Mehrere EU-Länder, darunter Deutschland, setzen jetzt auf Erpressung der östlichen Nachbarn. Der offenkundig von Berlin vorgeschickte österreichische Kanzler Werner Faymann drohte den Widerstand leistenden Ländern: „Wer unter dem Strich mehr Geld aus dem EU-Haushalt erhält als einzahlt, sollte sich bei einer fairen Verteilung der Flüchtlinge nicht einfach wegdrücken.“ Wer sich verweigere, stelle die Finanzierung des EU-Haushalts in Frage, „macht es Nettozahlern wie Österreich künftig sehr schwer, weiterhin so viel Geld einzuzahlen“. Solidarität sei keine Einbahnstraße. Deutschland ist übrigens der größte Nettozahler. Und was hier passiert, ist die Drohung mit dem Selbstmord des EU-Finanzsystems. In Brüssel selbst wird von einer „Nuklearoption“ gesprochen. Geeignet als Abschreckung, dürfe sie nie gezogen werden.  
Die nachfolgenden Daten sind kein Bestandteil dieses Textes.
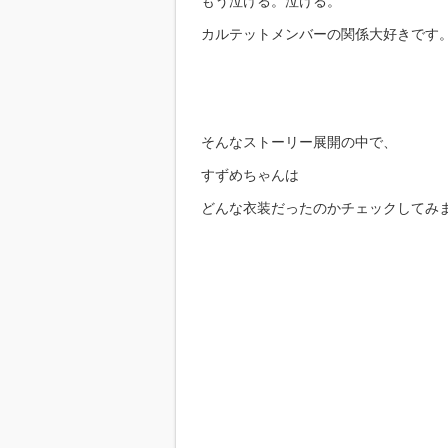
もう泣ける。泣ける。
カルテットメンバーの関係大好きです
そんなストーリー展開の中で、
すずめちゃんは
どんな衣装だったのかチェックしてみ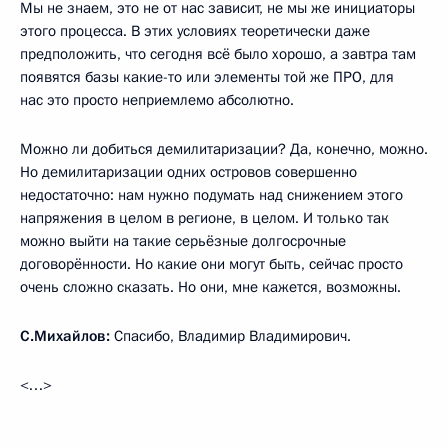
Мы не знаем, это не от нас зависит, не мы же инициаторы
этого процесса. В этих условиях теоретически даже
предположить, что сегодня всё было хорошо, а завтра там
появятся базы какие-то или элементы той же ПРО, для
нас это просто неприемлемо абсолютно.
Можно ли добиться демилитаризации? Да, конечно, можно.
Но демилитаризации одних островов совершенно
недостаточно: нам нужно подумать над снижением этого
напряжения в целом в регионе, в целом. И только так
можно выйти на такие серьёзные долгосрочные
договорённости. Но какие они могут быть, сейчас просто
очень сложно сказать. Но они, мне кажется, возможны.
С.Михайлов:
Спасибо, Владимир Владимирович.
<…>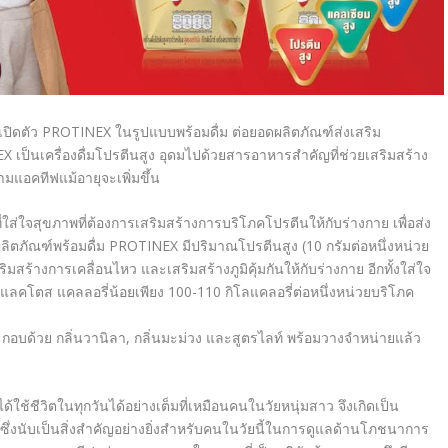
ปิดตัว
PROTINEX
ในรูปแบบพร้อมดื่ม ต่อยอดผลิตภัณฑ์ส่งเสริม
EX
เป็นเครื่องดื่มโปรตีนสูง อุดมไปด้วยสารอาหารสำคัญที่ช่วยเสริมสร้าง
ามแอคทีฟแม้อายุจะเพิ่มขึ้น
่ใส่ใจสุขภาพที่ต้องการเสริมสร้างการบริโภคโปรตีนให้กับร่างกาย เพื่อส่ง
ลิตภัณฑ์พร้อมดื่ม
PROTINEX
มีปริมาณโปรตีนสูง
(10
กรัมต่อหนึ่งหน่วย
ริมสร้างการเคลื่อนไหว และเสริมสร้างภูมิคุ้มกันให้กับร่างกาย อีกทั้งใส่ใจ
กแลคโตส แคลลอรี่น้อยเพียง
100-110
กิโลแคลอรี่ต่อหนึ่งหน่วยบริโภค
กอบด้วย กลิ่นวานิลา
,
กลิ่นมะม่วง และสูตรไลท์ พร้อมวางจำหน่ายแล้ว
ได้ใช้ชีวิตในทุกวันได้อย่างเต็มที่เหมือนคนในวัยหนุ่มสาว จึงเกิดเป็น
น ซึ่งนับเป็นสิ่งสำคัญอย่างยิ่งสำหรับคนในวัยนี้ในการดูแลด้านโภชนาการ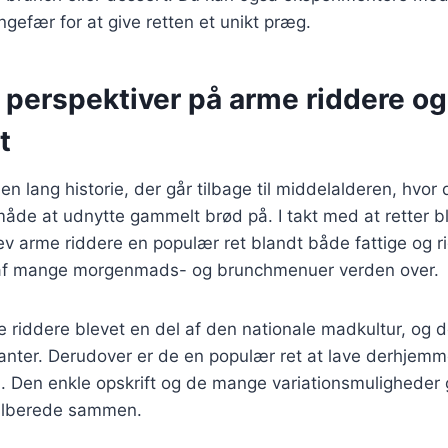
ngefær for at give retten et unikt præg.
 perspektiver på arme riddere og
t
en lang historie, der går tilbage til middelalderen, hvor
åde at udnytte gammelt brød på. I takt med at retter b
lev arme riddere en populær ret blandt både fattige og ri
 af mange morgenmads- og brunchmenuer verden over.
 riddere blevet en del af den nationale madkultur, og d
anter. Derudover er de en populær ret at lave derhjemm
. Den enkle opskrift og de mange variationsmuligheder gø
 tilberede sammen.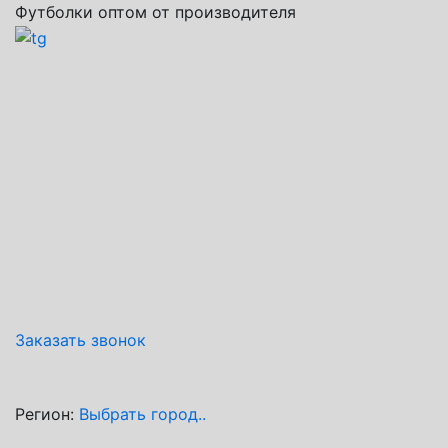
Футболки оптом от производителя
Заказать звонок
Регион:
Выбрать город..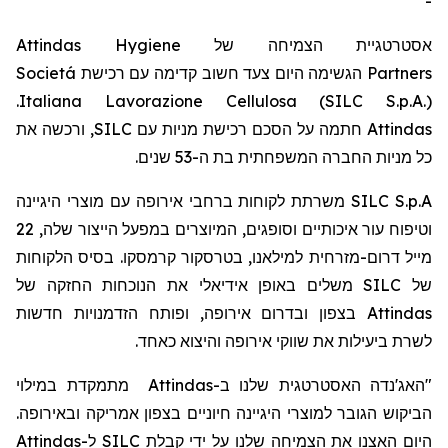
-
Attindas Hygiene
אסטרטגיית הצמיחה של
Societá
הגשימה היום צעד חשוב קדימה עם רכישת
Partners
.
Italiana Lavorazione Cellulosa (SILC S.p.A.)
, ורכשה את
SILC
חתמה על הסכם רכישת מניות עם
Attindas
כל מניות החברה המשפחתית בת ה-53
שנים.
משרתת לקוחות ברחבי אירופה עם מוצרי היגיינה
SILC S.p.A
22
וטיפוח עור איכותיים וסופגים, המיוצרים במפעל הייצור שלה,
מייל
דרום-מזרחית למילאנו,
בטרסקור
קרמסקו
. בסיס הלקוחות
משלים באופן אידיאלי את הנוכחות החזקה של
SILC
של
בצפון ובדרום אירופה, ופותח הזדמנויות חדשות
Attindas
לשרת ביעילות את שווקי אירופה והיצוא כאחד.
מתמקדת במילוי
Attindas
ב-
"האג'נדה האסטרטגית שלנו
הביקוש הגובר למוצרי היגיינה חיוניים בצפון אמריקה ובאירופה.
Attindas
ל-
SILC
היום האצנו את הצמיחה שלנו על ידי קבלת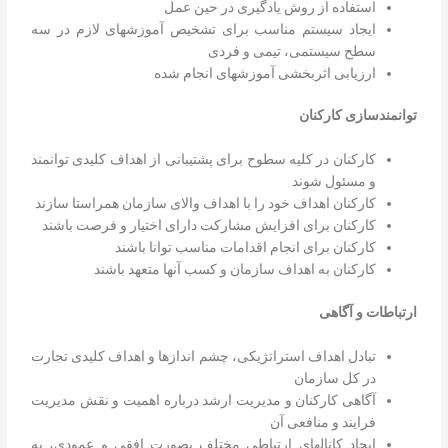
استفاده از روش یادگیری در حین عمل
ایجاد سیستم مناسب برای تشخیص آموزشهای لازم در سه
سطح سیستمی، تیمی و فردی
ارزیابی اثربخشی آموزشهای انجام شده
توانمندسازی
کارکنان
کارکنان در کلیه سطوح برای پشتیبانی از اهداف کلیدی توانمند
و مسئول شوند
کارکنان اهداف خود را با اهداف والای سازمان همراستا سازند
کارکنان برای افزایش مشارکت دارای اختیار و فرصت باشند
کارکنان برای انجام اقدامات مناسب توانا باشند
کارکنان به اهداف سازمان و کسب آنها متعهد باشند
ارتباطات
و
آگاهی
تبادل اهداف استراتژیکی، چشم اندازها و اهداف کلیدی تجارت
در کل سازمان
آگاهی کارکنان و مدیریت ارشد درباره اهمیت و نقش مدیریت
فرایند و منافعی آن
ایجاد کانالهای ارتباطی مختلف بصورت افقی و عمودی، به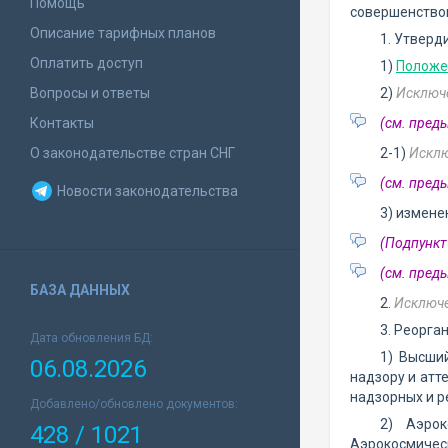
Помощь
совершенствов
Описание тарифных планов
1. Утверд
Оплатить доступ
1)
Положен
Вопросы и ответы
2)
Исключе
Контакты
(см. пре
О законодательстве стран СНГ
2-1)
Исклю
(см. пре
Новости законодательства
3) измене
(Подпункт 
(см. пре
БАЗА ДАННЫХ
2.
Исключ
3. Реорга
Дата обновления БД:
1) Высши
06.08.2026
надзору и атт
надзорных и р
Добавлено/обновлено документов:
2) Аэрок
428 / 1021
Аэрокосмическ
Probleme der massenhaften Einwanderung überwiegend muslimischer Ausländer sind „Parallelwelten oder gar Kontragesellschaften, die den sozialen Frieden evident gefährden werden; jedenfalls dort, wo unsere freiheitlich offene Gesellschaft und ihre verfassungsrechtlichen Grundlagen nicht akzeptiert oder mitgelebt werden. Die deutsche Flüchtlingspolitik scheint dies alles aber nicht zur Kenntnis zu nehmen“, befand der Staatsrechtler Rupert Scholz in einem Beitrag für die Frankfurter Allgemeine Zeitung. Er forderte, sich den Herausforderungen der neuen Völkerwanderung zu stellen. Seine Partei, die CDU, tut dies längst nicht mehr.